= Kutipan Teks =
B.     Tradisi Naik Dango
            Upacara naik dango merupakan suatu ritual bagi suku dayak Kalimantan Barat. Upacara ini merupakan kegiatan panen padi atau pesta padi sebagai ungkapan syukur masyarakat dayak kepada Nek Jubata (Sang Pencipta) terhadap segala nikmat yang telah diberikan. Melalui upacara naik dango yang dilakukan setiap tahun ini, seluruh masyarakat dayak Kalimantan Barat memohon kepada sang Pencipta (Jubata) agar diberi hasil panen padi yang melimpah pada tahun yang akan datang, serta memohon agar masyarakat dihindarkan dari  berbagai bencana dan malapetaka.
            Tradisi naik dango yang dilakukan di Kalimantan Barat ini setiap tahunnya dilaksanakan secara bergilir di Kabupaten/Kota yang ada di Kalimantan Barat, sebagai contoh Upacara naik dango ke VII pernah dilakukan di kota Pontianak tepatnya di desa Lingga, kecamatan Sei Ambawang. Melalui kegiatan ini diharapkan dapat melestarikan berbagai seni kebudayaan dayak.
            Dalam tradisi nenek moyang dayak, naik dango diawali dengan pertemuan antar penduduk di kampung setelah panen padi, untuk merencanakan pelaksanaan naik dango. Setelah diputuskan hari pelaksanaan naik dango, setiap keluarga di kampung sehari sebelumnya melakukan acara masak-masak, sebagai simbol hasil dari kebudayaan agraris masyarakat. Masyarakat biasanya memasak beras ketan didalam buluh, membuat kue tumpi, memasak nasi dan membungkusnya dalam daun layang, serta masyarakat juga harus menyediakan ayam yang masih hidup. bahan-bahan itu dibawa ke dango bersama dengan padi hasil panen. Dalam dango dilaksanakannya pemujaan kepada jubata, dan setelah pemujaan tersebut, seluruh warga makan bersama.
               Upacara naik dango memiliki beberapa tahapan, yaitu :
                      1. Sebelum hari pelaksanaan, dilakukan pelantunan mantra (nyangahathn) yang disebut    matik. Kegiatan ini bertujuan untuk memohon restu kepada jubata
                                      2.  Saat hari pelaksanaan dilakukan 3 kali nyangahathn, yaitu :
-       Pertama di sami, hal ini bertujuan untuk memanggil jiwa atau semangat padi yang belum datang agar datang kembali ke rumah adat.
-       Kedua di baluh/langko, kegiatan ini bertujuan untuk mengumpulkan semangat padi di tempatnya, yaitu di lumbung padi.
-       Ketiga di pandarengan, hal ini bertujuan untuk berdoa memberkati beras agar dapat bertahan dan tidak cepat habis.
                    Kegiatan naik dango merupakan satu-satunya peristiwa budaya dayak yang dilaksanakan rutin setiap tahun. Kegiatan inti dari upacara naik dango ini hanya berlangsung satu hari saja, akan tetapi karena banyak menampilkan berbagai upacara adat, permainan tradisional, dan berbagai bentuk kerajinan tangan yang juga bernuansa tradisional, sehingga acara ini berlangsung selama tujuh hari penuh.

= Data Tersimpan =
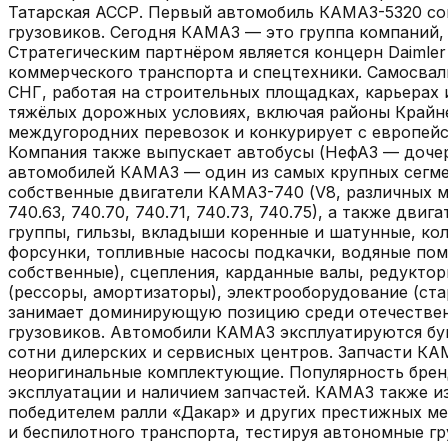
Татарская АССР. Первый автомобиль КАМАЗ-5320 сош
грузовиков. Сегодня КАМАЗ — это группа компаний,
Стратегическим партнёром является концерн Daimle
коммерческого транспорта и спецтехники. Самосвалы
СНГ, работая на строительных площадках, карьерах 
тяжёлых дорожных условиях, включая районы Крайне
междугородних перевозок и конкурирует с европей
Компания также выпускает автобусы (НефАЗ — дочер
автомобилей КАМАЗ — один из самых крупных сегмен
собственные двигатели КАМАЗ-740 (V8, различных модифи
740.63, 740.70, 740.71, 740.73, 740.75), а также дв
группы, гильзы, вкладыши коренные и шатунные, кол
форсунки, топливные насосы подкачки, водяные пом
собственные), сцепления, карданные валы, редуктор
(рессоры, амортизаторы), электрооборудование (ст
занимает доминирующую позицию среди отечественн
грузовиков. Автомобили КАМАЗ эксплуатируются бук
сотни дилерских и сервисных центров. Запчасти КА
неоригинальные комплектующие. Популярность брен
эксплуатации и наличием запчастей. КАМАЗ также 
победителем ралли «Дакар» и других престижных м
и беспилотного транспорта, тестируя автономные г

= Tugas Latihan Ini =
1. Sebutkan semua tempat nyangahathn dilakukan pada hari pelaksanaan menurut teks tentang naik dango.
2. Jawab pertanyaan berikut dari teks tentang naik dango.
(a) Di desa mana upacara naik dango ke VII pernah dilakukan?
(b) Apa sebutan pelantunan mantra sebelum hari pelaksanaan?
(c) Berapa lama seluruh acara naik dango berlangsung?
3. Kembalikan bagian teks tentang naik dango yang dimulai dengan "B.     Tradisi Naik" dan berlanjut sampai "bencana dan malapetaka.", tanpa mengubah satu kata pun.
Kerjakan hanya berdasarkan teks tentang naik dango.

= Jawaban Berurutan =
1. Sami, baluh/langko, dan pandarengan.

2.
(a) Desa Lingga, kecamatan Sei Ambawang.
(b) Matik.
(c) Tujuh hari penuh.

3.
B.     Tradisi Naik Dango
            Upacara naik dango merupakan suatu ritual bagi suku dayak Kalimantan Barat. Upacara ini merupakan kegiatan panen padi atau pesta padi sebagai ungkapan syukur masyarakat dayak kepada Nek Jubata (Sang Pencipta) terhadap segala nikmat yang telah diberikan. Melalui upacara naik dango yang dilakukan setiap tahun ini, seluruh masyarakat dayak Kalimantan Barat memohon kepada sang Pencipta (Jubata) agar diberi hasil panen padi yang melimpah pada tahun yang akan datang, serta memohon agar masyarakat dihindarkan dari  berbagai bencana dan malapetaka.